▶ _YOUR ASSIGNMENT_: Check every line of the entries below for "Reload", and copy the lines that have it.

** Opening DATA TO PROCESS block **

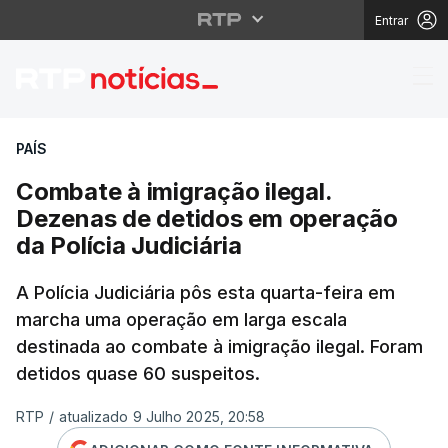
Entrar
Combate à imigração il
PAÍS
Combate à imigração ilegal.
Dezenas de detidos em operação
da Polícia Judiciária
A Polícia Judiciária pôs esta quarta-feira em
marcha uma operação em larga escala
destinada ao combate à imigração ilegal. Foram
detidos quase 60 suspeitos.
RTP
/
atualizado 9 Julho 2025, 20:58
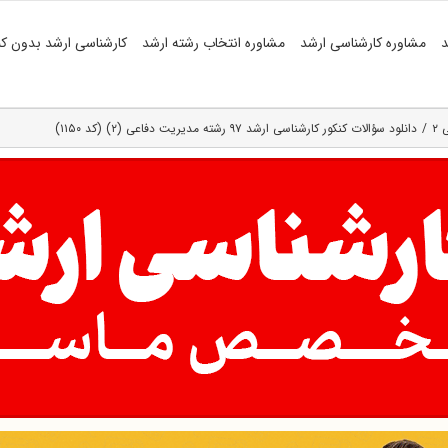
د
مشاوره کارشناسی ارشد
مشاوره انتخاب رشته ارشد
کارشناسی ارشد بدون کن
۲
دانلود سؤالات کنکور کارشناسی ارشد ۹۷ رشته مدیریت دفاعی (۲) (کد ۱۱۵۰)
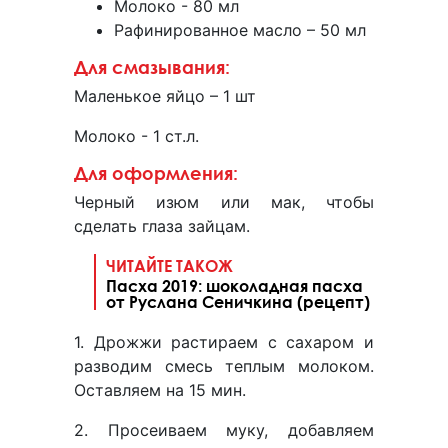
Молоко - 80 мл
Рафинированное масло – 50 мл
Для смазывания:
Маленькое яйцо – 1 шт
Молоко - 1 ст.л.
Для оформления:
Черный изюм или мак, чтобы
сделать глаза зайцам.
ЧИТАЙТЕ ТАКОЖ
Пасха 2019: шоколадная пасха
от Руслана Сеничкина (рецепт)
1. Дрожжи растираем с сахаром и
разводим смесь теплым молоком.
Оставляем на 15 мин.
2. Просеиваем муку, добавляем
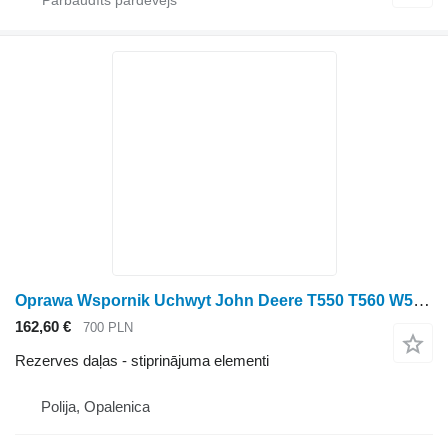
Oprawa Wspornik Uchwyt John Deere T550 T560 W540 W550 9540 9560 9580 Armatūras kronšteina turētājs AZ5653 paredzēts John Deere T550 T560 W540 W550 9540 9560 9580 graudu kombaina
162,60 €
700 PLN
Rezerves daļas - stiprinājuma elementi
Polija, Opalenica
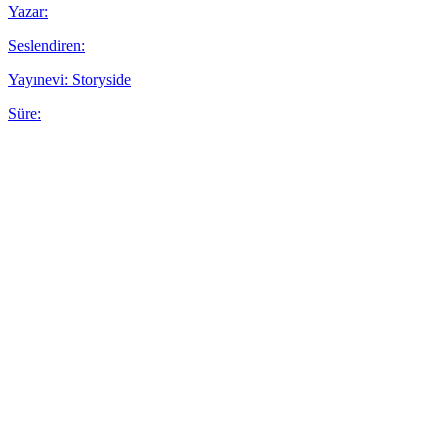
Yazar:
Seslendiren:
Yayınevi: Storyside
Süre:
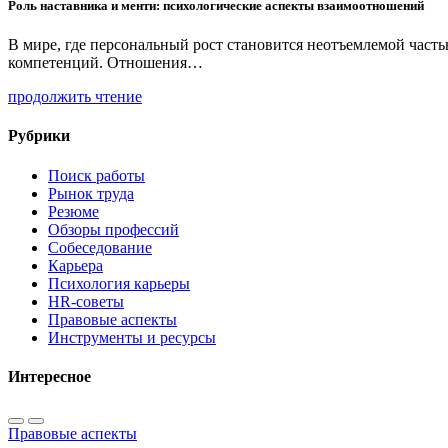
Роль наставника и менти: психологические аспекты взаимоотношений
В мире, где персональный рост становится неотъемлемой част
компетенций. Отношения…
продолжить чтение
Рубрики
Поиск работы
Рынок труда
Резюме
Обзоры профессий
Собеседование
Карьера
Психология карьеры
HR-советы
Правовые аспекты
Инструменты и ресурсы
Интересное
Правовые аспекты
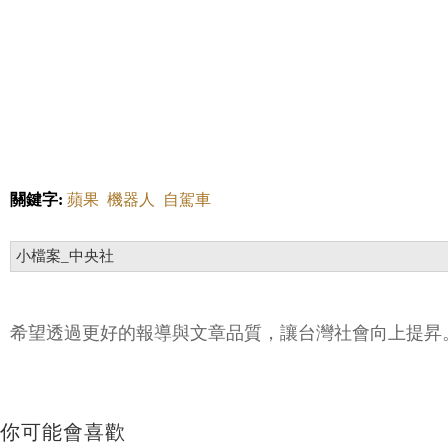
關鍵字:
蘋果
機器人
自駕車
小檔案_中央社
希望透過更好的報導與文章品質，讓台灣社會向上提昇
你可能會喜歡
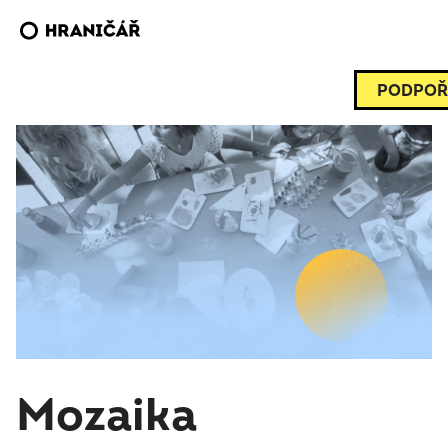
PODPOŘ
Mozaika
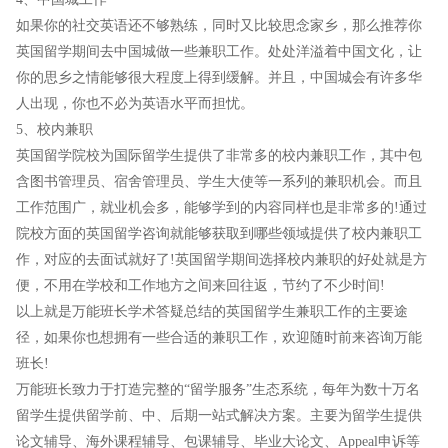
如果你的社交英语还不够熟练，同时又比较思念家乡，那么推荐你
英国留学期间去中国城做一些兼职工作。处处洋溢着中国文化，让
你的思乡之情能够很大程度上得到缓解。并且，中国城会有许多华
人出现，你也不必为英语水平而担忧。
5、校内兼职
英国留学院校为国际留学生提供了非常多的校内兼职工作，其中包
含图书管理员、宿舍管理员、学生大使等一系列的兼职机会。而且
工作范围广，就业机会多，能够学到的内容同样也是非常多的!通过
院校方面的英国留学咨询就能够获取到哪些领域提供了校内兼职工
作，对应的去面试就好了!英国留学期间选择校内兼职的好处就是方
便，不用在学校和工作地方之间来回往返，节约了不少时间!
以上就是万能班长学术答疑总结的英国留学生兼职工作的主要途
径，如果你也想拥有一些合适的兼职工作，欢迎随时前来咨询万能
班长!
万能班长致力于打造完整的“留学服务”生态系统，每年为数十万名
留学生提供留学前、中、后期一站式解决方案。主要为留学生提供
论文辅导、海外课程辅导、包课辅导、毕业大论文、Appeal申诉等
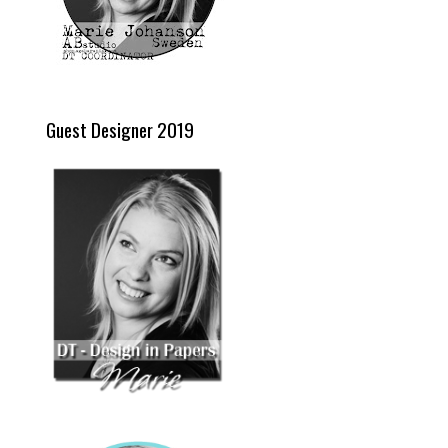
Guest Designer 2019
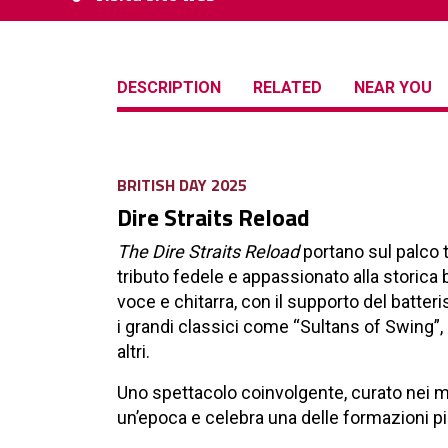
DESCRIPTION
RELATED
NEAR YOU
BRITISH DAY 2025
Dire Straits Reload
The Dire Straits Reload
portano sul palco t
tributo fedele e appassionato alla storica 
voce e chitarra, con il supporto del batter
i grandi classici come “Sultans of Swing”,
altri.
Uno spettacolo coinvolgente, curato nei min
un’epoca e celebra una delle formazioni più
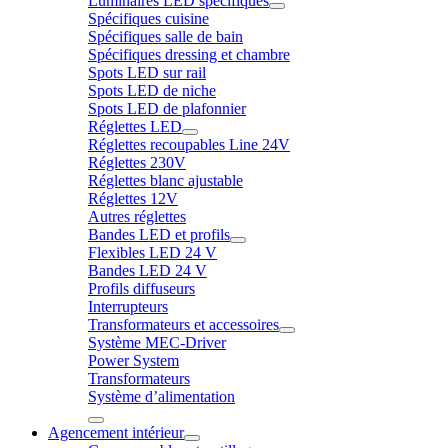
Luminaires LED spécifiques
Spécifiques cuisine
Spécifiques salle de bain
Spécifiques dressing et chambre
Spots LED sur rail
Spots LED de niche
Spots LED de plafonnier
Réglettes LED
Réglettes recoupables Line 24V
Réglettes 230V
Réglettes blanc ajustable
Réglettes 12V
Autres réglettes
Bandes LED et profils
Flexibles LED 24 V
Bandes LED 24 V
Profils diffuseurs
Interrupteurs
Transformateurs et accessoires
Système MEC-Driver
Power System
Transformateurs
Système d’alimentation
Agencement intérieur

** Closing DATA TO PROCESS block **

▶ _ANSWER_:
Dire Straits Reload
The Dire Straits Reload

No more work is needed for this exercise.